The problem - Every entry below must be transcribed exactly, with no line missing.

Provided records -
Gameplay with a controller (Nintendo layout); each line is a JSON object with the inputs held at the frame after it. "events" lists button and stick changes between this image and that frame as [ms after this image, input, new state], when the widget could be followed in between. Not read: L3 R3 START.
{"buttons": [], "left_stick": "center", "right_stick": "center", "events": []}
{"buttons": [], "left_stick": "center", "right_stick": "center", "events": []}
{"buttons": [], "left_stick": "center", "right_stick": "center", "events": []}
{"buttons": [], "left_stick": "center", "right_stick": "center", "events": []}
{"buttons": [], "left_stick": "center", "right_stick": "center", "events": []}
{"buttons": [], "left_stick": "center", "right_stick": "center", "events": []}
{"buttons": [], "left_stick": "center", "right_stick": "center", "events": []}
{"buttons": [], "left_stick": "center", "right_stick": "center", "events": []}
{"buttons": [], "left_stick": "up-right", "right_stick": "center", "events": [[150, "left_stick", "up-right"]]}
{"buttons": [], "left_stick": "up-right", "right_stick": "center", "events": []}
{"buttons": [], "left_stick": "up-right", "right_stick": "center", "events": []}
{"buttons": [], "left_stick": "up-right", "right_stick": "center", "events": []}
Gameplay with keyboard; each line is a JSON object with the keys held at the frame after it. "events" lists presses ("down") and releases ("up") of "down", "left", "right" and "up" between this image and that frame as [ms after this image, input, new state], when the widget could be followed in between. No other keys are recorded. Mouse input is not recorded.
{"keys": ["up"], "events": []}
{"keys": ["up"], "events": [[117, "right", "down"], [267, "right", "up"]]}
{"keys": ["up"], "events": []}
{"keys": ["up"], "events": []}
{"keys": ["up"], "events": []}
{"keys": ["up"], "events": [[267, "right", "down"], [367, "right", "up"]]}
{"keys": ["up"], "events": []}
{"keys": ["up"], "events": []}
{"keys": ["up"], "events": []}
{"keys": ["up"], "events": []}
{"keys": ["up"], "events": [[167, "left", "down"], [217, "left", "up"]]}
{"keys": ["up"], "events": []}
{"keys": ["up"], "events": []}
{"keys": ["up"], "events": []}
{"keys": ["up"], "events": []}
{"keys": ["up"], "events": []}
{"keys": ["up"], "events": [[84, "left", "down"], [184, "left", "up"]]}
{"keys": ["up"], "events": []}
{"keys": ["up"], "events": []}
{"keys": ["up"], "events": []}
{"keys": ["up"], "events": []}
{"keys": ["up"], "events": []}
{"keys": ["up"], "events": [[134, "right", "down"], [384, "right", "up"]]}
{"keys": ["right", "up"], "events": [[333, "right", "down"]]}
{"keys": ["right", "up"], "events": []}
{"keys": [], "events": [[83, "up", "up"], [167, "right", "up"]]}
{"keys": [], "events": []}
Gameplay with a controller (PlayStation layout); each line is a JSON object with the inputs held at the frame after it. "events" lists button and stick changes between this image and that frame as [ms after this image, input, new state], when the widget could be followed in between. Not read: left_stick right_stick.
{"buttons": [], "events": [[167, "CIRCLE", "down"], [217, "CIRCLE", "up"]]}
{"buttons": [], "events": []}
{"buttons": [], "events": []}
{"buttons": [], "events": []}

Answer to this problem -
Gameplay with a controller (Nintendo layout); each line is a JSON object with the inputs held at the frame after it. "events" lists button and stick changes between this image and that frame as [ms after this image, input, new state], when the widget could be followed in between. Not read: L3 R3 START.
{"buttons": [], "left_stick": "center", "right_stick": "center", "events": []}
{"buttons": [], "left_stick": "center", "right_stick": "center", "events": []}
{"buttons": [], "left_stick": "center", "right_stick": "center", "events": []}
{"buttons": [], "left_stick": "center", "right_stick": "center", "events": []}
{"buttons": [], "left_stick": "center", "right_stick": "center", "events": []}
{"buttons": [], "left_stick": "center", "right_stick": "center", "events": []}
{"buttons": [], "left_stick": "center", "right_stick": "center", "events": []}
{"buttons": [], "left_stick": "center", "right_stick": "center", "events": []}
{"buttons": [], "left_stick": "up-right", "right_stick": "center", "events": [[150, "left_stick", "up-right"]]}
{"buttons": [], "left_stick": "up-right", "right_stick": "center", "events": []}
{"buttons": [], "left_stick": "up-right", "right_stick": "center", "events": []}
{"buttons": [], "left_stick": "up-right", "right_stick": "center", "events": []}
Gameplay with keyboard; each line is a JSON object with the keys held at the frame after it. "events" lists presses ("down") and releases ("up") of "down", "left", "right" and "up" between this image and that frame as [ms after this image, input, new state], when the widget could be followed in between. No other keys are recorded. Mouse input is not recorded.
{"keys": ["up"], "events": []}
{"keys": ["up"], "events": [[117, "right", "down"], [267, "right", "up"]]}
{"keys": ["up"], "events": []}
{"keys": ["up"], "events": []}
{"keys": ["up"], "events": []}
{"keys": ["up"], "events": [[267, "right", "down"], [367, "right", "up"]]}
{"keys": ["up"], "events": []}
{"keys": ["up"], "events": []}
{"keys": ["up"], "events": []}
{"keys": ["up"], "events": []}
{"keys": ["up"], "events": [[167, "left", "down"], [217, "left", "up"]]}
{"keys": ["up"], "events": []}
{"keys": ["up"], "events": []}
{"keys": ["up"], "events": []}
{"keys": ["up"], "events": []}
{"keys": ["up"], "events": []}
{"keys": ["up"], "events": [[84, "left", "down"], [184, "left", "up"]]}
{"keys": ["up"], "events": []}
{"keys": ["up"], "events": []}
{"keys": ["up"], "events": []}
{"keys": ["up"], "events": []}
{"keys": ["up"], "events": []}
{"keys": ["up"], "events": [[134, "right", "down"], [384, "right", "up"]]}
{"keys": ["right", "up"], "events": [[333, "right", "down"]]}
{"keys": ["right", "up"], "events": []}
{"keys": [], "events": [[83, "up", "up"], [167, "right", "up"]]}
{"keys": [], "events": []}
Gameplay with a controller (PlayStation layout); each line is a JSON object with the inputs held at the frame after it. "events" lists button and stick changes between this image and that frame as [ms after this image, input, new state], when the widget could be followed in between. Not read: left_stick right_stick.
{"buttons": [], "events": [[167, "CIRCLE", "down"], [217, "CIRCLE", "up"]]}
{"buttons": [], "events": []}
{"buttons": [], "events": []}
{"buttons": [], "events": []}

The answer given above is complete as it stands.